Getting back to International Education

I am back in International Education again.

I had a three-year break from international education. Part of the reason was my own work preference: In 2016, fatigued from years of constant travel, erratic habits and living out of a suitcase, I requested a change of role into a more home-bound one. I always enjoyed travelling but perhaps I did too much of it. After years of boasting about Airline tiers and the quality of food at airport lounges, I was, at that point, keen on a new life of office work and daily routines.

But that was only part of the reason. The other part was that I became all too aware of the limitations of 'global education'. I wholeheartedly believed in what I did: That project-based education would represent a great step-change in education. I engaged with all my heart to bring employers ever closer to the learning process.
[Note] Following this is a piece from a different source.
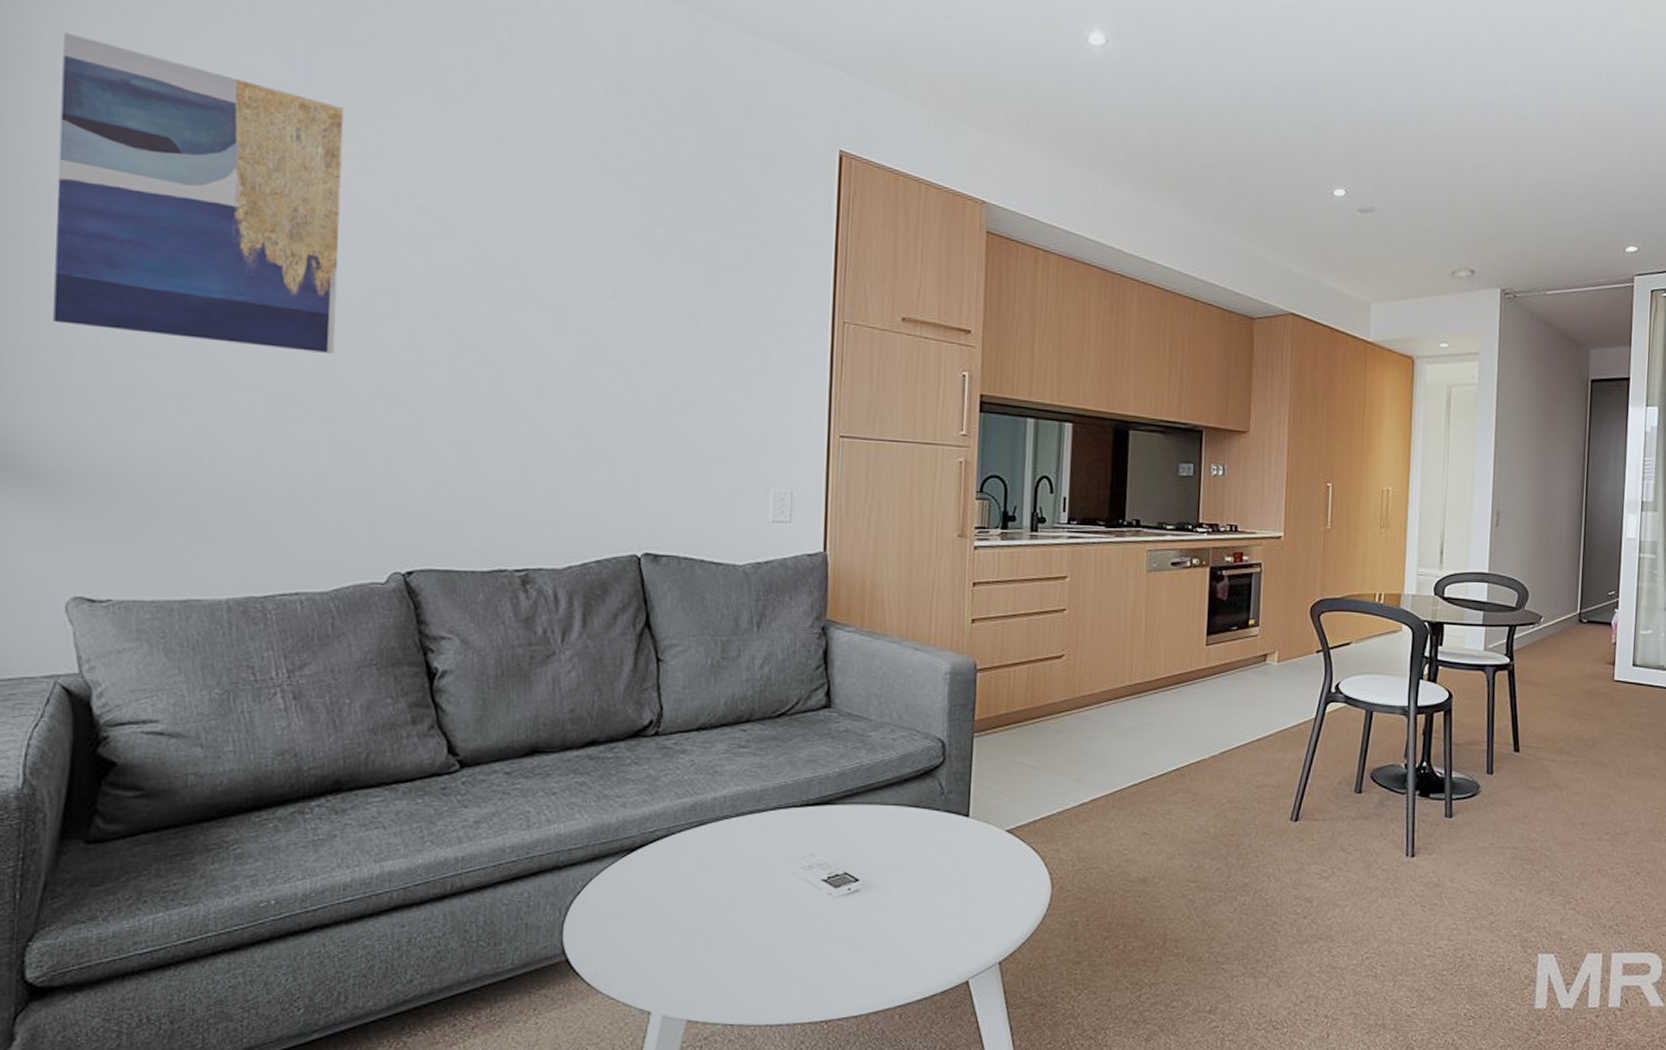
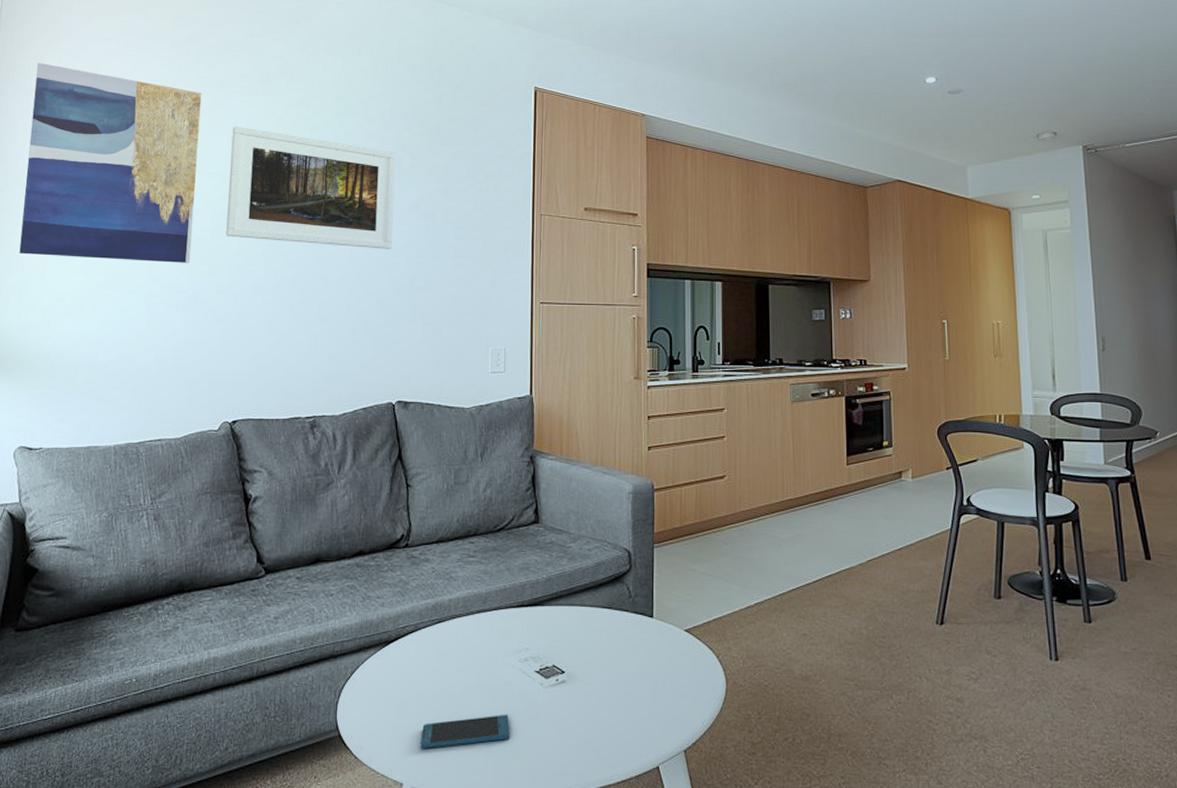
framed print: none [389,161,643,354] -> present [226,126,396,249]
smartphone: none [674,930,789,971] -> present [420,715,510,748]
But, as I did that, I saw that any universal formula really doesn't work - the tension between the specificity of the employers and generality of education was far too great when overlaid with all the nuances of cultures and languages. 

As these issues of detail came up, the limitations of scale-driven nature of private education business started showing up. What we were trying to do is different from what goes as International Education at the universities. 'International Education' is about bringing students from various countries into a room and delivering to them a culturally specific and nationally accredited education programme. The outcomes are defined by a national standard and the students, despite their various countries of origin, share similar backgrounds, aspirations and life histories. But what we were trying to do, delivering education to students where they are, within the context of their local economies and labour markets, was altogether different. There were very few commonalities and rather wildly varied specificities - and there was no way of ironing it out, no silver bullet.

In the face of this wide array of aspirations and outcome expectations, the usual prescriptions of the instructional designers were coming up short. Among the venture-funded online education companies, faith in instructional design's potential is a foundational one. This was the 'secret sauce' that was to reduce all the messy details into assessment grids and standard outcomes. But, from my vantage point, it was abundantly clear that it didn't work. There were deeply held assumptions - cultural, social and political - behind all the things we were doing, and the efforts to reduce them to instructional design problems only convoluted the matter more. 

After a good five years of exploring the idea of online global education, therefore, I was unsure whether we were doing more harm than good. It was clear to me that online global education and what goes on in the universities in the name of 'international education' were two different things and the ideas derived from the latter were hardly useful in the former. Besides, I figured that a better tool-kit than blind faith in instructional design was needed to define an approach to global education.

This was, more or less, the quest I was on. After I scaled back on travel, I took on roles which allowed me to look deeper into learning at work. I went back to school to study adult education and came back with a set of perspectives I did not have before. I moved away consciously from the behaviourist underpinnings of instructional design and explored intently how learners make meaning and how historical developments of their labour markets and educational systems come to play a role in this. I embraced constructivism in its widest possible meaning and looked for a way to create a 'platform system' for online education, where the global and local can meet.

Of course, such a quest never really ends and though I don't have all the answers yet - and will perhaps never have them - I am at a better place than I was three years ago. I also feel sufficiently un-tired to get back to travelling and hungry enough to have another shot at creating a new model of international education.

In a way, my timing is indeed curious: Corona Virus is clobbering the Chinese market for international education and new nativist tendencies are muddying the waters in Indian universities. But I only see this as an opportunity: The push-back against globalisation, underway since 2016, has perhaps gone far enough - and a rebound is to be expected. Corona Virus has a profound effect on the lazy model of international education and would perhaps tip the scale in favour of experimentation and online learning. And, as I see it, India's own version of the Cultural Revolution would strengthen the country by tearing apart the age-old system of privileges and vested interests that held the country back. A good crisis is always great for ushering in new models and we are at such a point.

My big strategic bet in this Round 2 is Europe. I intend to build a constructivist, culturally engaged educational model based around European educational frameworks. Europeans, because of their history, are somewhat more culturally open than their Anglo-American counterparts - and this is what I am trying to build upon. The usual struggles involved in setting up start-ups, finding money, right partners etc., are still ahead of me, but I have now committed myself to this path.